Record list ->
=-=-=-=-=
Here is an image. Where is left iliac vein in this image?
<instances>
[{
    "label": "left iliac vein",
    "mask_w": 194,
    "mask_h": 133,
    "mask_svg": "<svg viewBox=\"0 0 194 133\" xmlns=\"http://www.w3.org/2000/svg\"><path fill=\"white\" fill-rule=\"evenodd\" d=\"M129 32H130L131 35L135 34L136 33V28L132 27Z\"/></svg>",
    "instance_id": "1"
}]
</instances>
=-=-=-=-=
Aim of the task ->
Render the listing above as a JSON list of strings with one string for each line, and leave out any blank lines.

Answer to the task ->
[
  "Here is an image. Where is left iliac vein in this image?",
  "<instances>",
  "[{",
  "    \"label\": \"left iliac vein\",",
  "    \"mask_w\": 194,",
  "    \"mask_h\": 133,",
  "    \"mask_svg\": \"<svg viewBox=\\\"0 0 194 133\\\" xmlns=\\\"http://www.w3.org/2000/svg\\\"><path fill=\\\"white\\\" fill-rule=\\\"evenodd\\\" d=\\\"M129 32H130L131 35L135 34L136 33V28L132 27Z\\\"/></svg>\",",
  "    \"instance_id\": \"1\"",
  "}]",
  "</instances>"
]